TESTO FORNITO:

Si è aperta questa mattina a Bruxelles la due giorni dei ministri degli Esteri dei Paesi aderenti alla Nato. Tra i temi più scottanti all’ordine del giorno vi è il conflitto in corso in Siria e la richiesta di assistenza militare presentata dalla Turchia. Sul tavolo, forse, anche l'ipotesi di un intervento diretto internazionale per rovesciare il regime del presidente Assad.
(Milano/g.s.) – Si è aperta questa mattina a Bruxelles la due giorni dei ministri degli Esteri dei Paesi aderenti alla Nato. Tra i temi più scottanti all’ordine del giorno vi è il conflitto in corso in Siria e la richiesta di assistenza militare presentata dalla Turchia. Il governo di Ankara chiede agli alleati di fornirgli batterie di missili terra-aria Patriot da schierare sul proprio territorio in prossimità del confine. Al quartier generale del Patto Atlantico dichiarano che gli ordigni balistici avrebbero un impiego esclusivamente difensivo, ma taluni esperti ipotizzano che possano essere utilizzati anche per imporre una zona di non sorvolo in alcuni settori dei cieli siriani.
Una misura del genere rappresenterebbe un mutamento di scenario: in Siria avremmo per la prima volta dal marzo 2011 l’intervento di potenze straniere con il ricorso alle proprie forze armate. Sarebbe una di quelle campagne militari ufficialmente dettate da «ragioni umanitarie» e volte a impedire crimini più gravi sulla popolazione da parte del governo di Damasco.

IL TUO COMPITO:
Restituisci senza modifiche il passo dell'articolo sul vertice Nato di Bruxelles che si apre con le parole contenenti "(Milano/g.s.) – Si" e si chiude con "dei cieli siriani.".

ESTRATTO DEL DATASET:
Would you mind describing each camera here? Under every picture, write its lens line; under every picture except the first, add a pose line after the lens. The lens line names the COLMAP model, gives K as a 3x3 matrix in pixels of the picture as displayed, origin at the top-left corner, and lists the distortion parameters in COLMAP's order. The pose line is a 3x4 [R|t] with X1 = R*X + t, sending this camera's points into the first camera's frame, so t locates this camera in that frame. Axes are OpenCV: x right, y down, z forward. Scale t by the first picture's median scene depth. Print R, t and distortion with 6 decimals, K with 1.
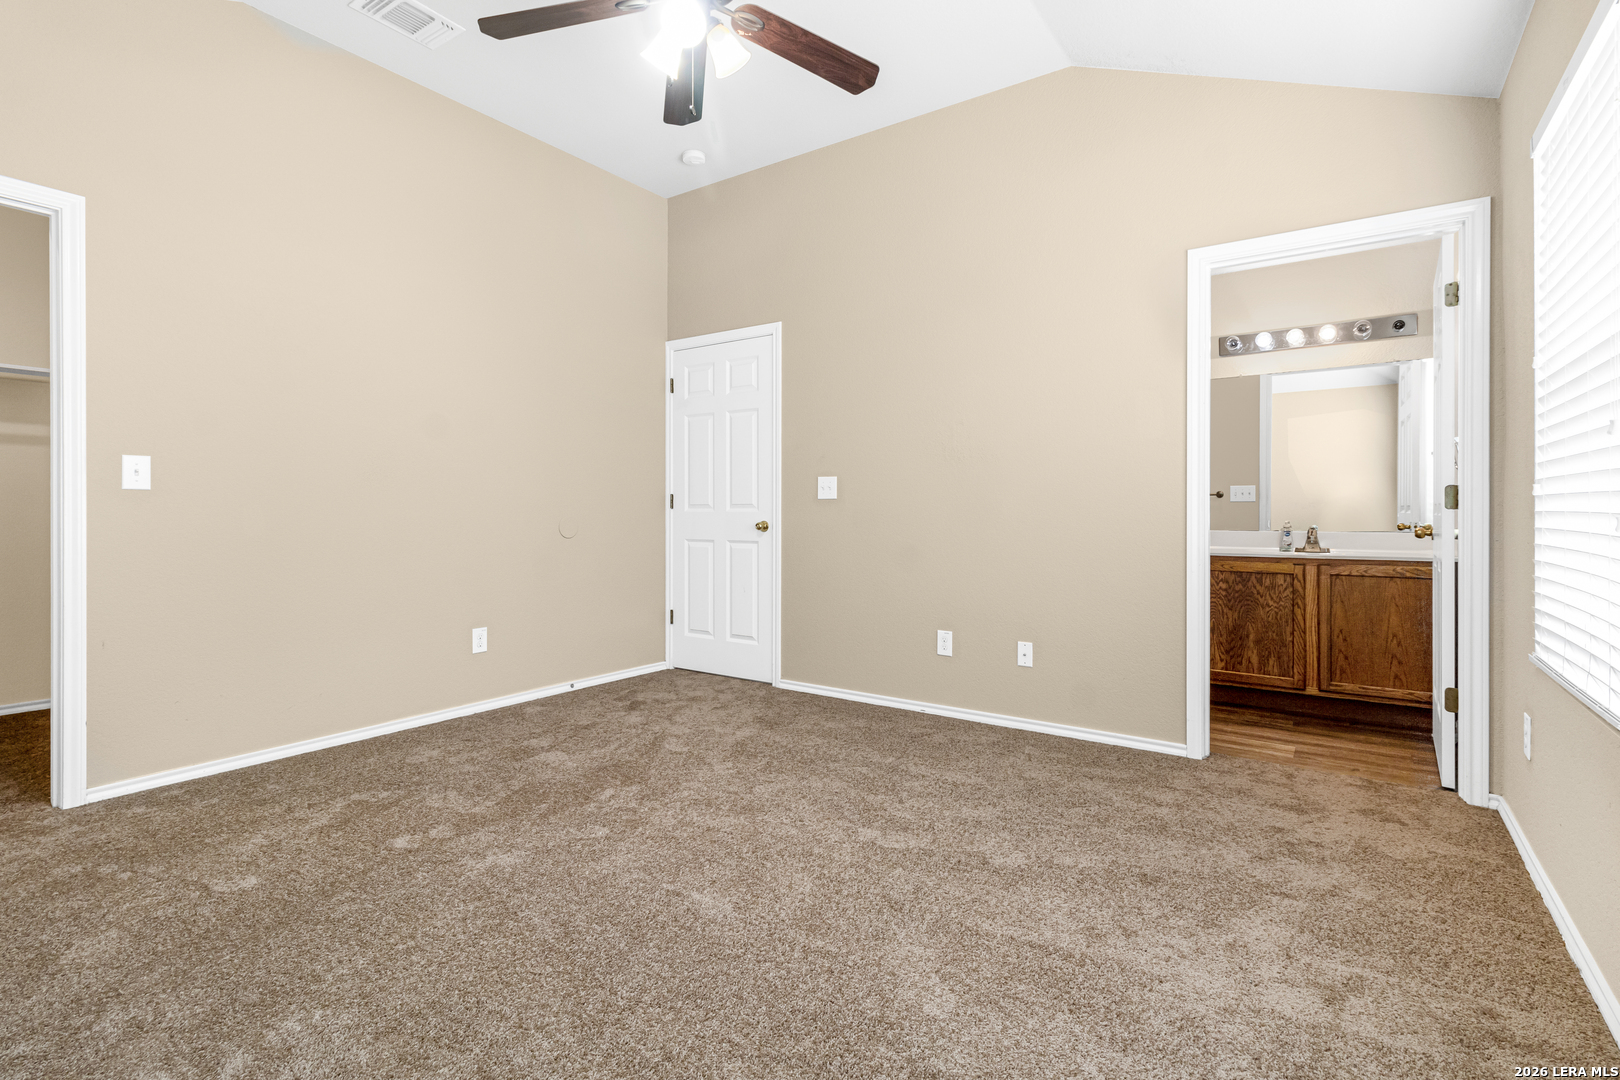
lens RADIAL K [[746.9, 0, 803.6], [0, 746.9, 525.4], [0, 0, 1]] dist [0.003731, 0.000816]
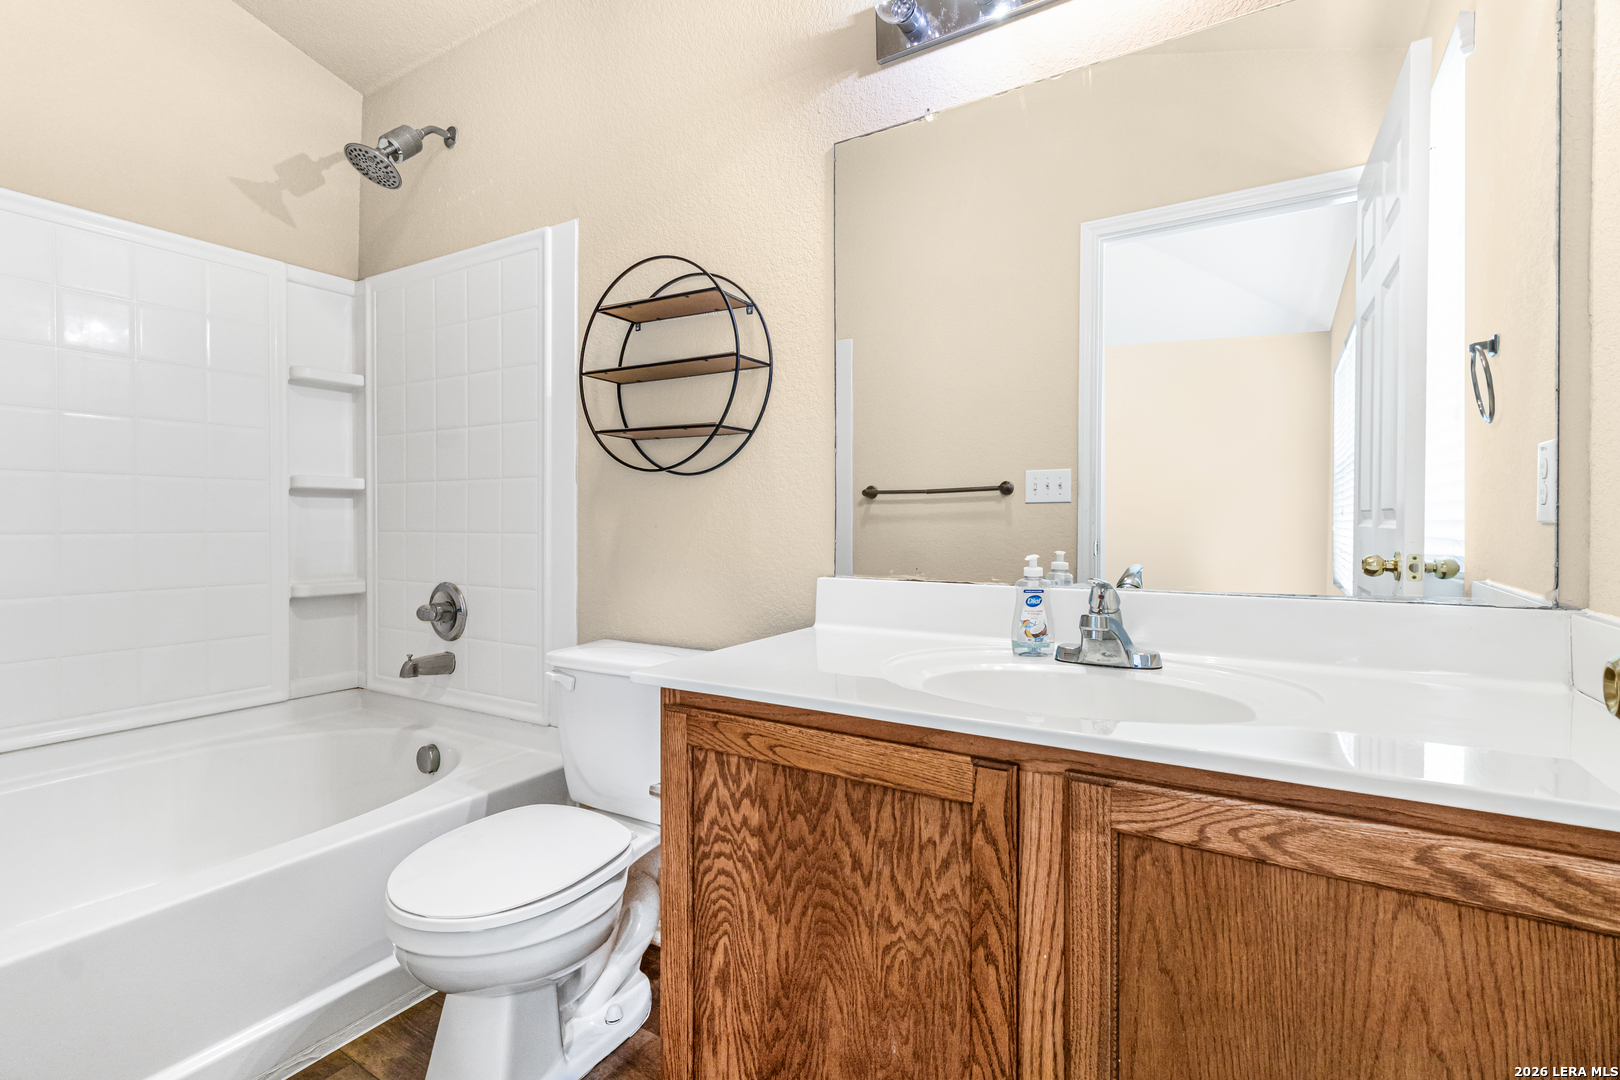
lens RADIAL K [[746.9, 0, 816.0], [0, 746.9, 534.3], [0, 0, 1]] dist [0.003731, 0.000816]
pose [[0.995741, 0.002581, 0.092158, 0.584637], [-0.002738, 0.999995, 0.001575, -0.016137], [-0.092153, -0.001821, 0.995743, 0.778546]]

RISULTATO DEL COMPITO:
(Milano/g.s.) – Si è aperta questa mattina a Bruxelles la due giorni dei ministri degli Esteri dei Paesi aderenti alla Nato. Tra i temi più scottanti all’ordine del giorno vi è il conflitto in corso in Siria e la richiesta di assistenza militare presentata dalla Turchia. Il governo di Ankara chiede agli alleati di fornirgli batterie di missili terra-aria Patriot da schierare sul proprio territorio in prossimità del confine. Al quartier generale del Patto Atlantico dichiarano che gli ordigni balistici avrebbero un impiego esclusivamente difensivo, ma taluni esperti ipotizzano che possano essere utilizzati anche per imporre una zona di non sorvolo in alcuni settori dei cieli siriani.